== Input data

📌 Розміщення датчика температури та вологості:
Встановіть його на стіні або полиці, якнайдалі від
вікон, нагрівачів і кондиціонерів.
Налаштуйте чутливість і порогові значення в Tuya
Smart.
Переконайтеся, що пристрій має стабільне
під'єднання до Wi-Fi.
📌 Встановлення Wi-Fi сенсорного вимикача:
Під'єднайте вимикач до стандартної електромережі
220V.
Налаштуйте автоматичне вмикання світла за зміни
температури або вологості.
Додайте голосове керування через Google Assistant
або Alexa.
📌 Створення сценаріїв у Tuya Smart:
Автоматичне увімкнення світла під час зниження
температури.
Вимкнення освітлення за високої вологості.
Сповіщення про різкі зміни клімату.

====

**Directions for this task:** Lay out every line of the data above as a Markdown table with two columns, Row and Text line. Number the lines in order and leave out any blank ones.

**Answer to this task:**
| Row | Text line |
|---|---|
| 1 | 📌 Розміщення датчика температури та вологості: |
| 2 | Встановіть його на стіні або полиці, якнайдалі від |
| 3 | вікон, нагрівачів і кондиціонерів. |
| 4 | Налаштуйте чутливість і порогові значення в Tuya |
| 5 | Smart. |
| 6 | Переконайтеся, що пристрій має стабільне |
| 7 | під'єднання до Wi-Fi. |
| 8 | 📌 Встановлення Wi-Fi сенсорного вимикача: |
| 9 | Під'єднайте вимикач до стандартної електромережі |
| 10 | 220V. |
| 11 | Налаштуйте автоматичне вмикання світла за зміни |
| 12 | температури або вологості. |
| 13 | Додайте голосове керування через Google Assistant |
| 14 | або Alexa. |
| 15 | 📌 Створення сценаріїв у Tuya Smart: |
| 16 | Автоматичне увімкнення світла під час зниження |
| 17 | температури. |
| 18 | Вимкнення освітлення за високої вологості. |
| 19 | Сповіщення про різкі зміни клімату. |